I would love to hear it from you with a southern accent, " What we have got here is failure to communicate!"

I assume you remember that the prison warden assistant (the guy with reflective sun glasses) shot Luke (Paul Newmann,  RIP)!

I nominate you to be the prison warden of IC DOT COM!

Teach these Islamic hooligans the proper way of communications!

God Bless warden Faramarz!


 Dear Faramarz: Some

by vildemose on

 Dear Faramarz: Some people just don't like to read. But they love to lecture even if their entire premise is based on NOT READING...Por harfan...

A state of war only serves as an excuse for domestic tyranny.--Aleksandr Solzhenitsyn.


As God as My Witness

by Faramarz on


I never said any of the things that are being attributed to me.

I raise my right hand and swear that “I never said that today Iranians should ask America to invade Iran, destroy and loot the place, put a puppet government in place of the Regime and plunder all the oil and the other natural resources of the country.”

So help me god.

The entire premise of this blog was that, at the proper time (future, not today) and under the right conditions (protesters on the streets, they are not there today, sanctions crippling the Regime, not yet, Regime murdering people, not at the massacre levels yet) is it appropriate to ask for help and what should be the nature of that assistance?

Also, I made the point that dealing with Americans and westerners should not be a taboo (the majority of the people in my neighborhood, my work and around me are Americans and we get along just fine.)

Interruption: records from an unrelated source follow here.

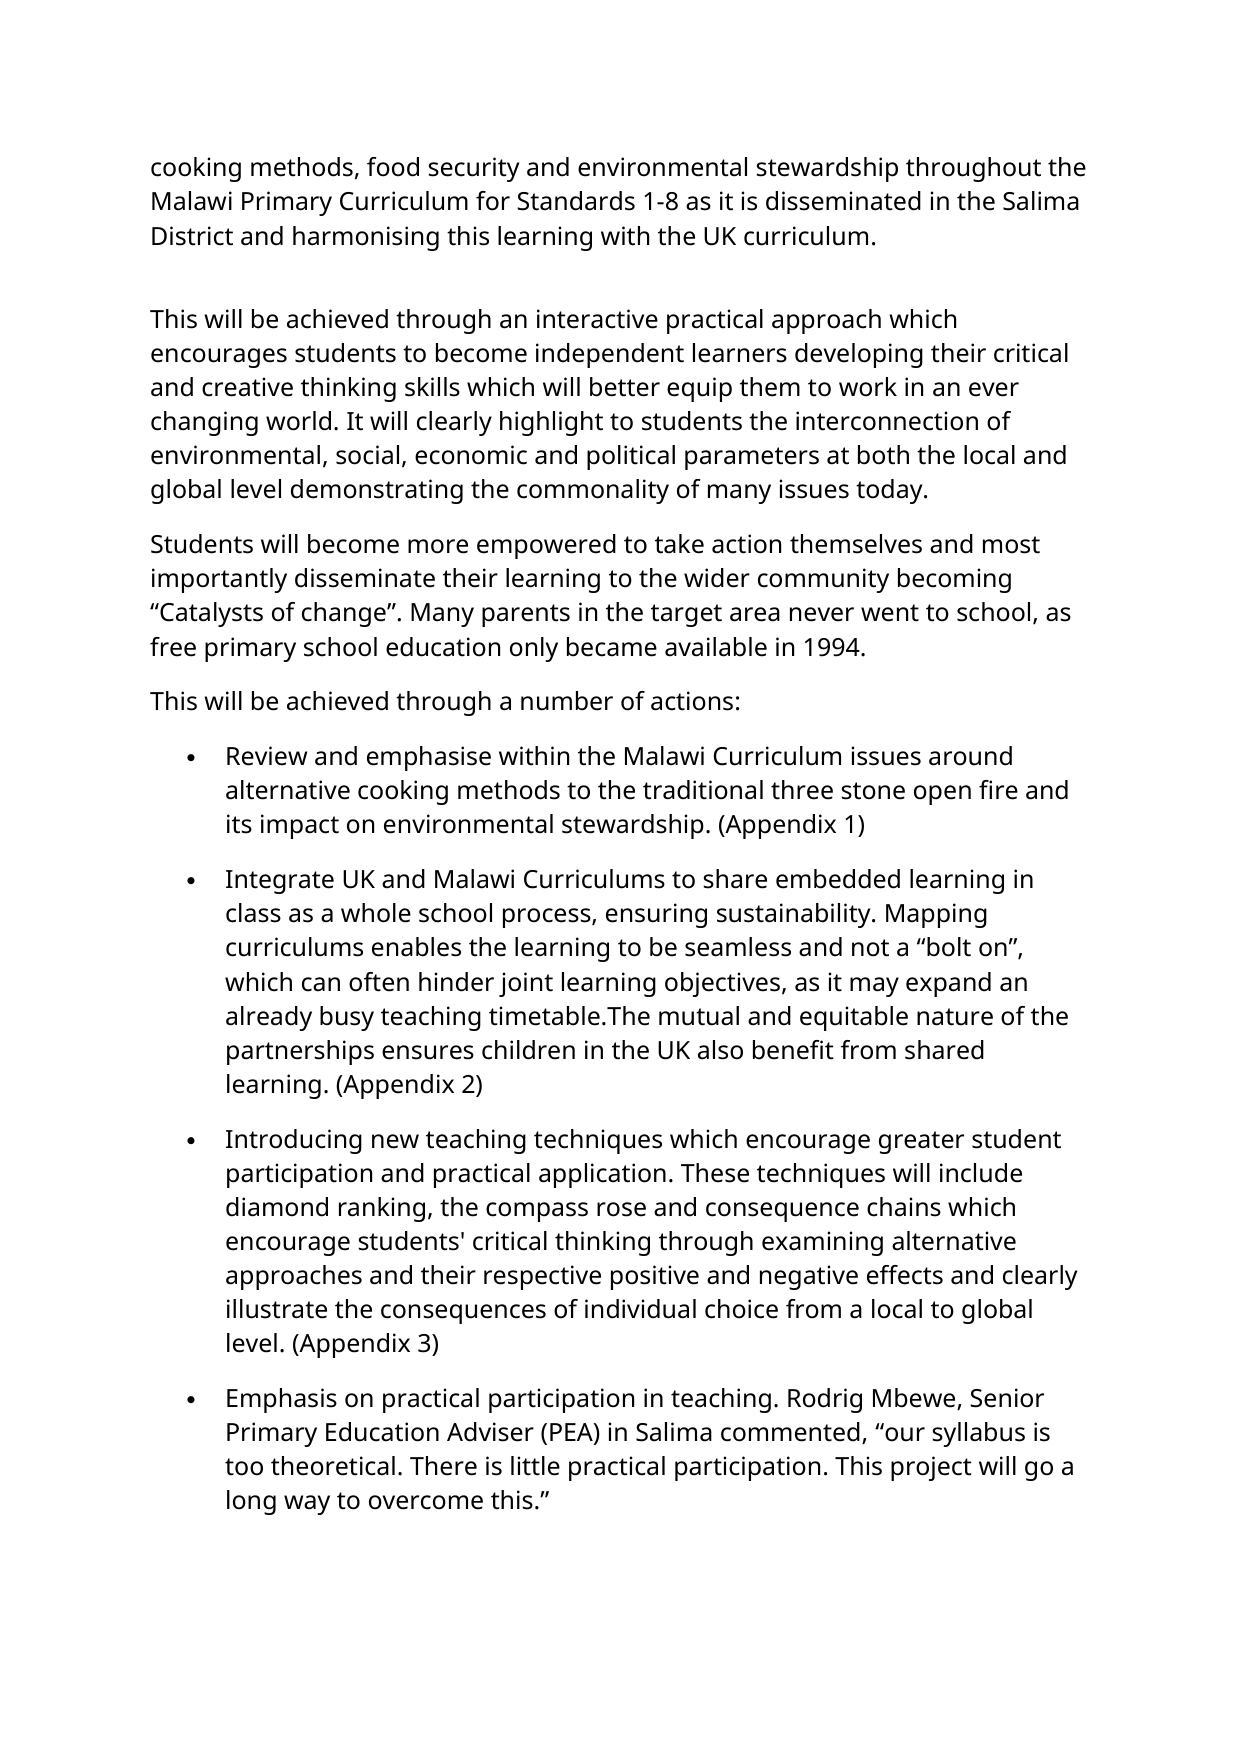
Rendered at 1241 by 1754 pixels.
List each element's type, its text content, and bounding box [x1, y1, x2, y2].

text Students will become more empowered to take action themselves and most importantly disseminate their learning to the wider community becoming “Catalysts of change”. Many parents in the target area never went to school, as free primary school education only became available in 1994. [150, 527, 1090, 663]
list Review and emphasise within the Malawi Curriculum issues around alternative cooking methods to the traditional three stone open fire and its impact on environmental stewardship. (Appendix 1) [187, 739, 1090, 841]
text cooking methods, food security and environmental stewardship throughout the Malawi Primary Curriculum for Standards 1-8 as it is disseminated in the Salima District and harmonising this learning with the UK curriculum. [150, 150, 1090, 252]
text This will be achieved through a number of actions: [150, 684, 1090, 718]
list Emphasis on practical participation in teaching. Rodrig Mbewe, Senior Primary Education Adviser (PEA) in Salima commented, “our syllabus is too theoretical. There is little practical participation. This project will go a long way to overcome this.” [187, 1381, 1090, 1517]
text This will be achieved through an interactive practical approach which encourages students to become independent learners developing their critical and creative thinking skills which will better equip them to work in an ever changing world. It will clearly highlight to students the interconnection of environmental, social, economic and political parameters at both the local and global level demonstrating the commonality of many issues today. [150, 302, 1090, 506]
list Integrate UK and Malawi Curriculums to share embedded learning in class as a whole school process, ensuring sustainability. Mapping curriculums enables the learning to be seamless and not a “bolt on”, which can often hinder joint learning objectives, as it may expand an already busy teaching timetable.The mutual and equitable nature of the partnerships ensures children in the UK also benefit from shared learning. (Appendix 2) [187, 862, 1090, 1100]
list Introducing new teaching techniques which encourage greater student participation and practical application. These techniques will include diamond ranking, the compass rose and consequence chains which encourage students' critical thinking through examining alternative approaches and their respective positive and negative effects and clearly illustrate the consequences of individual choice from a local to global level. (Appendix 3) [187, 1121, 1090, 1360]
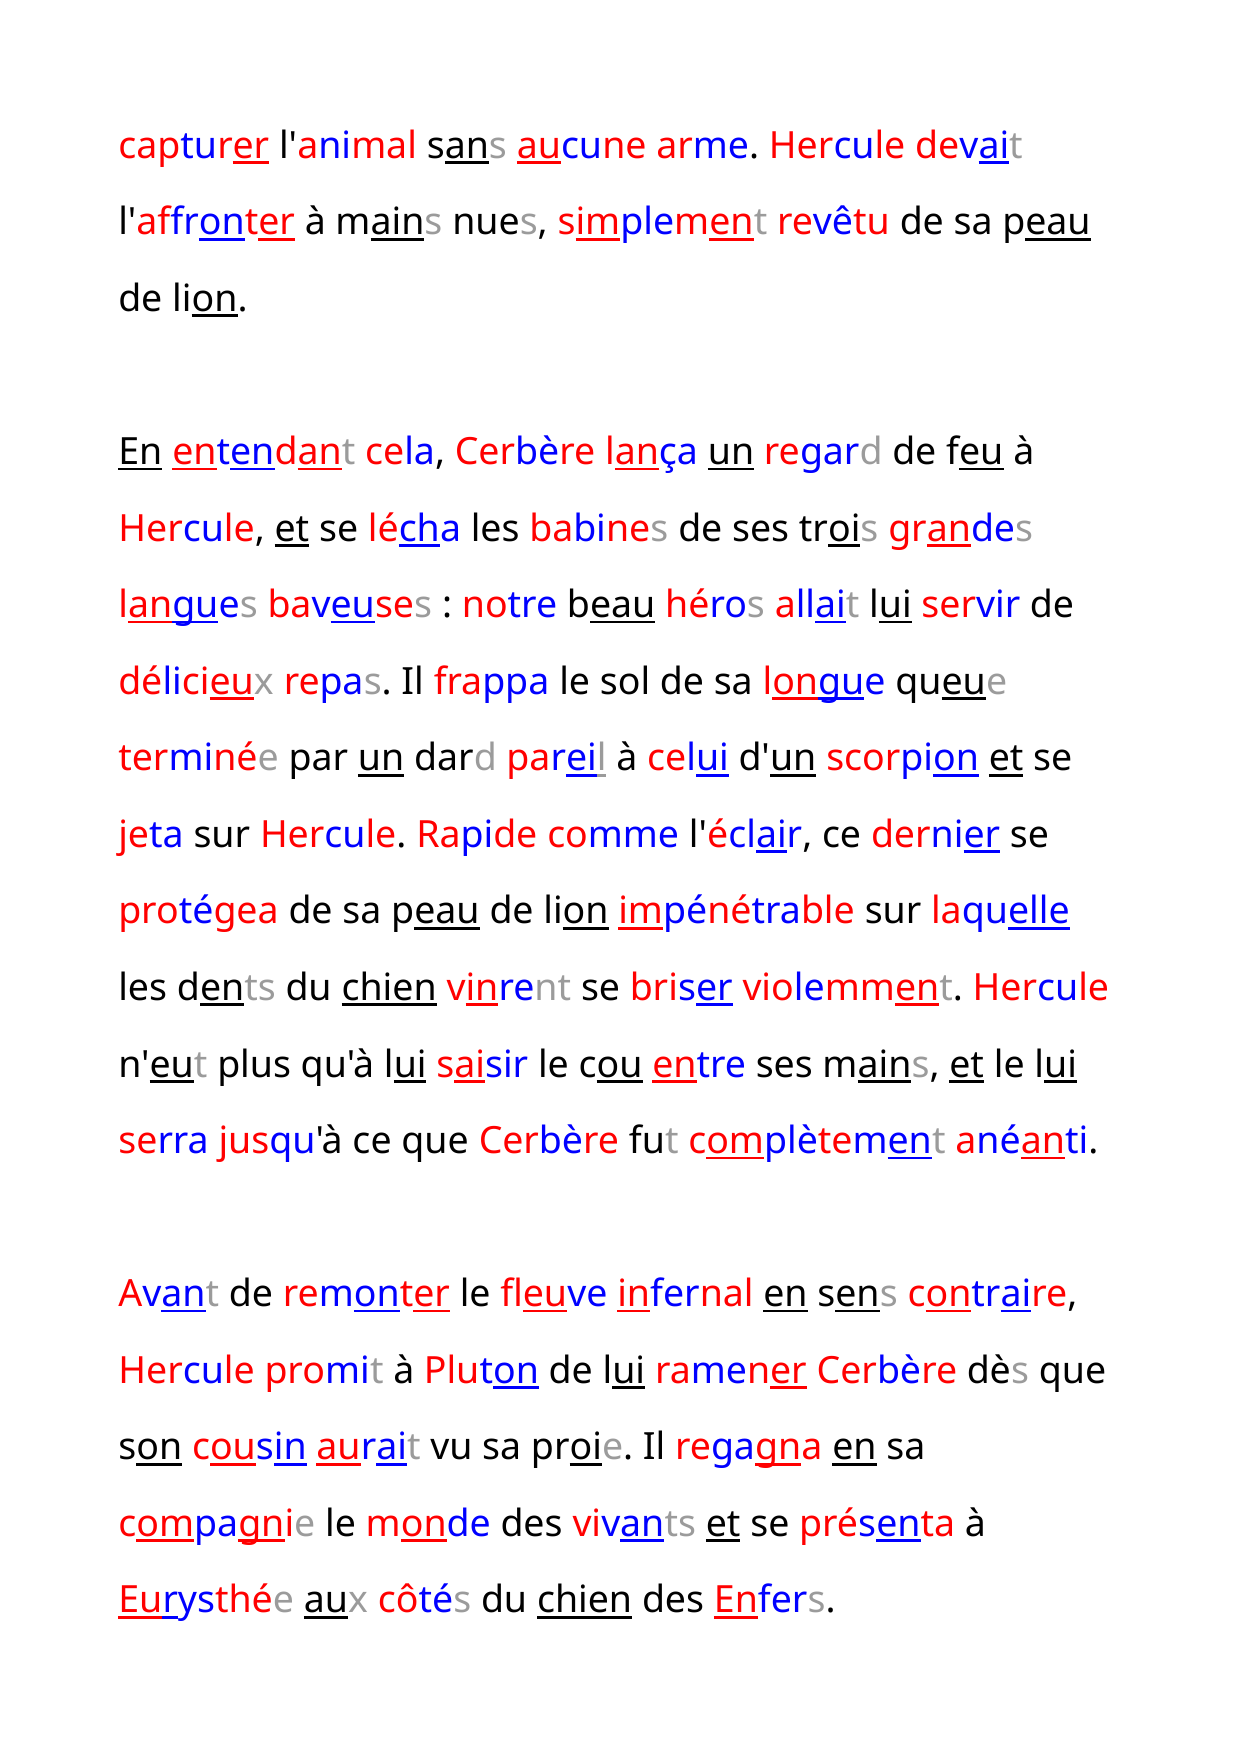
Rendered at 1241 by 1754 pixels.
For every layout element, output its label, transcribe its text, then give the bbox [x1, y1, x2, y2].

“What we’ve got here is a failure to communicate. Some men you just can't reach. So you get what we had here last week, which is the way he wants it... well, he gets it. I don't like it any more than you men."

-Warden in the movie Cool Hand Luke


adding some more

by BacheShirazi on

Also note that my previous comment says nothing about how complicated it would be. It's not just a matter of asking for help, the issue is very complex.